If he had a truly dominant year in 2015, he might be worth this kind of dough, but not right now. And if Pouncey wouldn’t take this deal in a year, let him test the open market and get overpaid elsewhere and find a cheaper replacement. There’s no excuse for this kind of deal right now. Between this deal, Ndamukong Suh’s deal (19.1 million annually), Branden Albert’s deal (9.4 million annually), Brent Grimes’ deal (8 million annually), Jordan Cameron’s deal (7.5 million annually), Reshad Jones’ deal (7 million annually), Cameron Wake’s deal (6.64 million) and Ryan Tannehill’s impending extension, the Dolphins’ cap is about to get really top heavy over the next few years, making it very hard for them to fill other needs.

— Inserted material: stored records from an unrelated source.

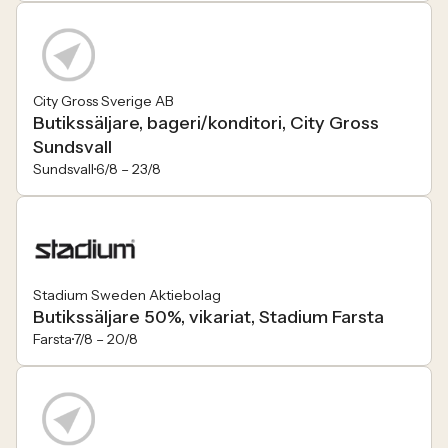
City Gross Sverige AB
Butikssäljare, bageri/konditori, City Gross
Sundsvall
Sundsvall
6/8 –
23/8
Stadium Sweden Aktiebolag
Butikssäljare 50%, vikariat, Stadium Farsta
Farsta
7/8 –
20/8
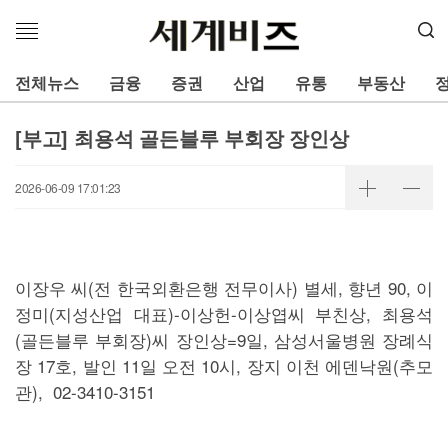
메
뉴
열
전체뉴스
금융
증권
산업
유통
부동산
기
[부고] 최용석 골든블루 부회장 장인상
2026-06-09 17:01:23
이장우 씨(전 한국외환은행 전무이사) 별세, 향년 90, 이
정미(지성산업 대표)-이상헌-이상엽씨 부친상, 최용석
(골든블루 부회장)씨 장인상=9일, 삼성서울병원 장례식
장 17호, 발인 11일 오전 10시, 장지 이천 에덴낙원(추모
관), 02-3410-3151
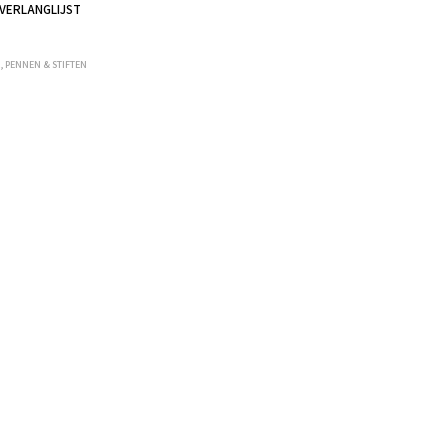
VERLANGLIJST
R
,
PENNEN & STIFTEN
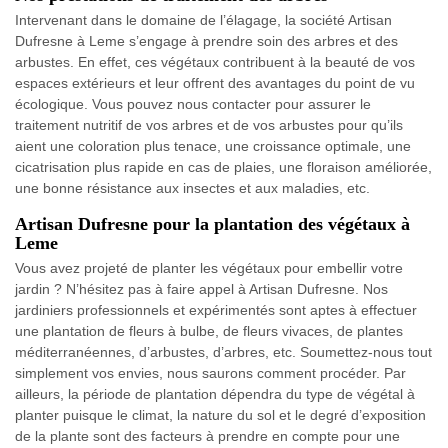
Intervenant dans le domaine de l’élagage, la société Artisan
Dufresne à Leme s’engage à prendre soin des arbres et des
arbustes. En effet, ces végétaux contribuent à la beauté de vos
espaces extérieurs et leur offrent des avantages du point de vu
écologique. Vous pouvez nous contacter pour assurer le
traitement nutritif de vos arbres et de vos arbustes pour qu’ils
aient une coloration plus tenace, une croissance optimale, une
cicatrisation plus rapide en cas de plaies, une floraison améliorée,
une bonne résistance aux insectes et aux maladies, etc.
Artisan Dufresne pour la plantation des végétaux à
Leme
Vous avez projeté de planter les végétaux pour embellir votre
jardin ? N’hésitez pas à faire appel à Artisan Dufresne. Nos
jardiniers professionnels et expérimentés sont aptes à effectuer
une plantation de fleurs à bulbe, de fleurs vivaces, de plantes
méditerranéennes, d’arbustes, d’arbres, etc. Soumettez-nous tout
simplement vos envies, nous saurons comment procéder. Par
ailleurs, la période de plantation dépendra du type de végétal à
planter puisque le climat, la nature du sol et le degré d’exposition
de la plante sont des facteurs à prendre en compte pour une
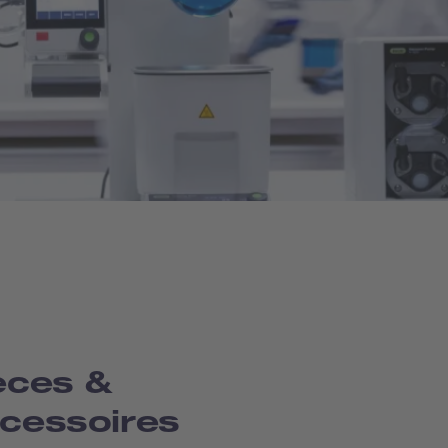
èces &
cessoires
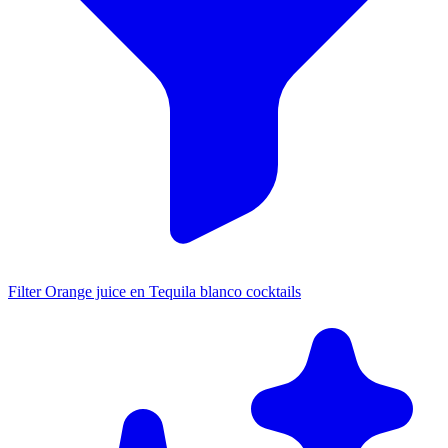
Filter Orange juice en Tequila blanco cocktails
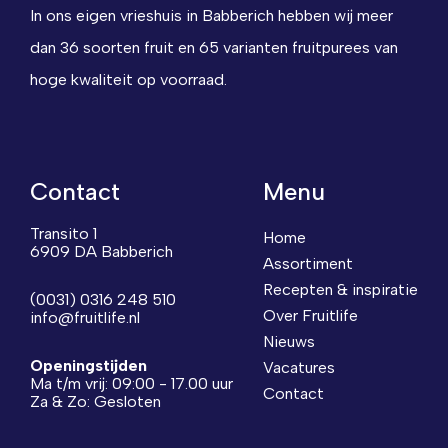
In ons eigen vrieshuis in Babberich hebben wij meer
dan 36 soorten fruit en 65 varianten fruitpurees van
hoge kwaliteit op voorraad.
Contact
Menu
Transito 1
Home
6909 DA Babberich
Assortiment
Recepten & inspiratie
(0031) 0316 248 510
Over Fruitlife
info@fruitlife.nl
Nieuws
Openingstijden
Vacatures
Ma t/m vrij: 09:00 - 17.00 uur
Contact
Za & Zo: Gesloten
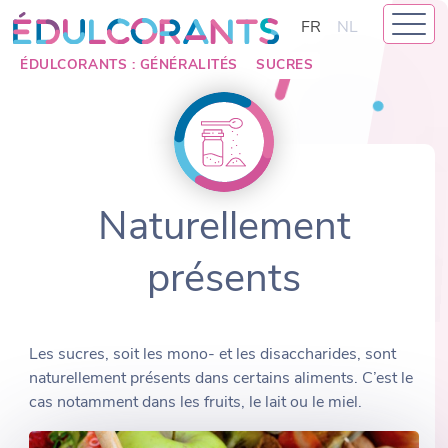
Skip
FR
NL
to
content
ÉDULCORANTS : GÉNÉRALITÉS
SUCRES
Naturellement
présents
Les sucres, soit les mono- et les disaccharides, sont
naturellement présents dans certains aliments. C’est le
cas notamment dans les fruits, le lait ou le miel.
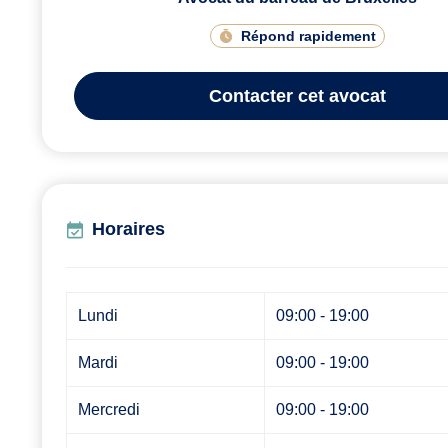
Répond rapidement
Contacter
cet avocat
Horaires
Lundi
09:00 - 19:00
Mardi
09:00 - 19:00
Mercredi
09:00 - 19:00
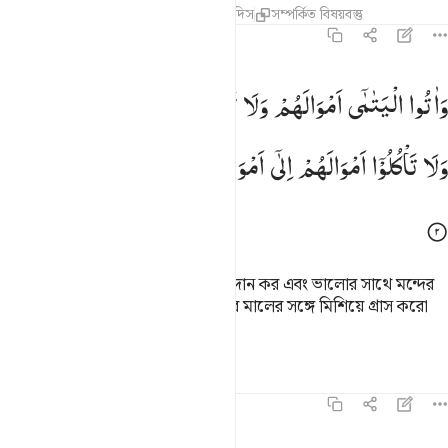
তাফসির
পাঠ
প্রতিফলন
কিরাত
হাদিস
সম্পর্কিত বিষয়বস্তু
৪:২
اتوا اليتامى اموالهم ولا تتبدلوا الخبيث بالطيب ولا تاكلوا اموالهم الى امو
وَاٰتُوا
الْیَتٰمٰۤی
اَمْوَالَهُمْ
وَلَا
تَتَبَدَّلُوا
الْخَبِیْثَ
بِالطَّیِّبِ ۪
َءَاتُوا۟ ٱلْيَتَـٰمَىٰٓ أَمْوَٰلَهُمْ ۖ وَلَا تَتَبَدَّلُوا۟ ٱلْخَبِيثَ بِٱلطَّيِّبِ ۖ وَلَا تَأْكُلُوٓا
وَلَا
تَاْكُلُوْۤا
اَمْوَالَهُمْ
اِلٰۤی
اَمْوَالِكُمْ ؕ
اِنَّهٗ
كَانَ
حُوْبًا
كَبِیْرًا
এবং ইয়াতীমদেরকে তাদের ধন-সম্পদ প্রদান কর এবং ভালোর সাথে মন্দের
বদল করো না এবং তাদের মাল নিজেদের মালের সঙ্গে মিশিয়ে গ্রাস করো
না, নিশ্চয় এটা মহাপাপ।
তাফসির
পাঠ
প্রতিফলন
৪:৩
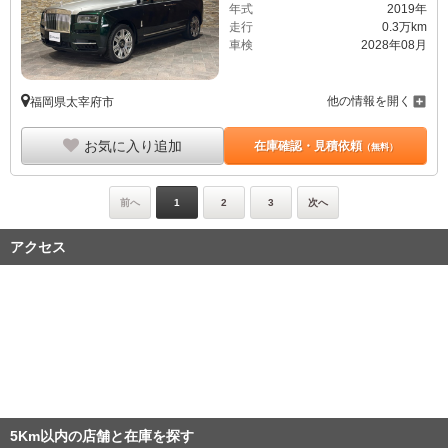
年式
2019年
走行
0.3万km
車検
2028年08月
他の情報を開く
福岡県太宰府市
お気に入り追加
在庫確認・見積依頼
（無料）
前へ
1
2
3
次へ
アクセス
5Km以内の店舗と在庫を探す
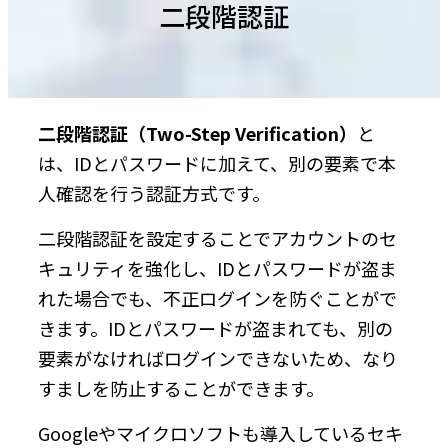
二段階認証
二段階認証（Two-Step Verification）
と
は、IDとパスワードに加えて、別の要素で本
人確認を行う認証方式です。
二段階認証を設定することでアカウントのセ
キュリティを強化し、IDとパスワードが盗ま
れた場合でも、不正ログインを防ぐことがで
きます。IDとパスワードが盗まれても、別の
要素がなければログインできないため、なり
すましを防止することができます。
Googleやマイクロソフトも導入しているセキ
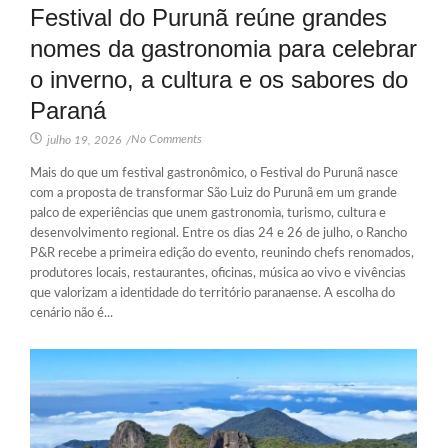
Festival do Purunã reúne grandes
nomes da gastronomia para celebrar
o inverno, a cultura e os sabores do
Paraná
No Comments
julho 19, 2026
/
Mais do que um festival gastronômico, o Festival do Purunã nasce
com a proposta de transformar São Luiz do Purunã em um grande
palco de experiências que unem gastronomia, turismo, cultura e
desenvolvimento regional. Entre os dias 24 e 26 de julho, o Rancho
P&R recebe a primeira edição do evento, reunindo chefs renomados,
produtores locais, restaurantes, oficinas, música ao vivo e vivências
que valorizam a identidade do território paranaense. A escolha do
cenário não é...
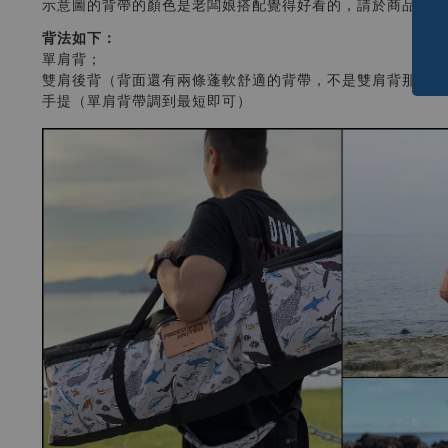
示意圖的背帶的顏色是老闆娘搭配覺得好看的，請於商品選項
背法如下：
單肩背；
雙肩後背（背面還有兩條蓬軟舒適的背帶，不是雙肩背那兩條
手提（單肩背帶調到最短即可）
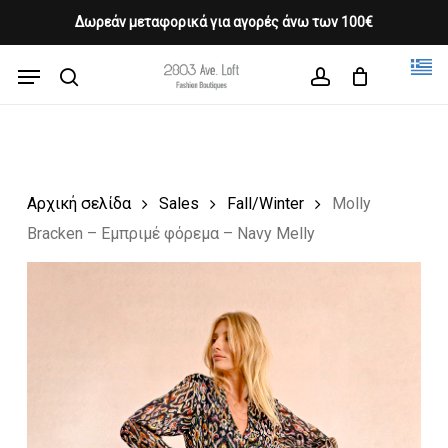
Skip
Δωρεάν μεταφορικά για αγορές άνω των 100€
Products
to
CLOSE
Cart
search
CART
main
Menu
Close
content
search
account
Menu
Αρχική σελίδα
Sales
Fall/Winter
Molly
Bracken – Εμπριμέ φόρεμα – Navy Melly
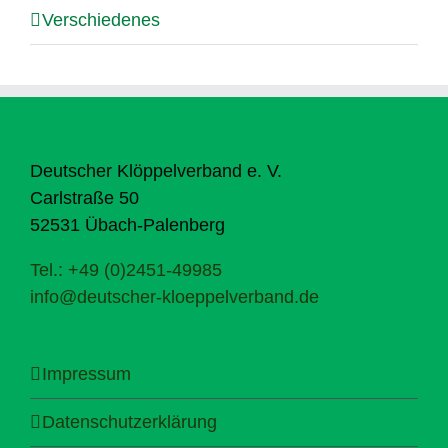
Verschiedenes
Deutscher Klöppelverband e. V.
Carlstraße 50
52531 Übach-Palenberg
Tel.: +49 (0)2451-49985
info@deutscher-kloeppelverband.de
Impressum
Datenschutzerklärung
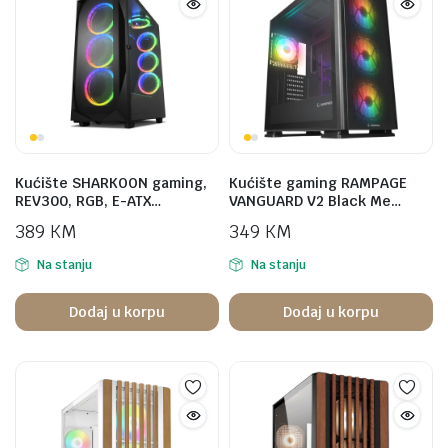
Kućište SHARKOON gaming,
Kućište gaming RAMPAGE
REV300, RGB, E-ATX…
VANGUARD V2 Black Me…
389
KM
349
KM
Na stanju
Na stanju
Dodaj u korpu
Dodaj u korpu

Even before this deal and Tannehill’s impending deal, the Dolphins had 75.8 million in cap space committed to 6 players in 2016 and cutting them all who don’t have guaranteed money on their contract would only save the Dolphins 33.7 million in cap space immediately. Between this deal and Tannehill’s, that number could easily be over 100 million. That’s not where you want to be, especially for a roster’s like Miami that still isn’t one of the NFL’s elites. This deal is an inexcusable overpay.

Update: This deal turned out to only be worth 45 million over 5 years. It’s still the most expensive deal for a center in NFL history and an overpay, but it’s not quite as bad.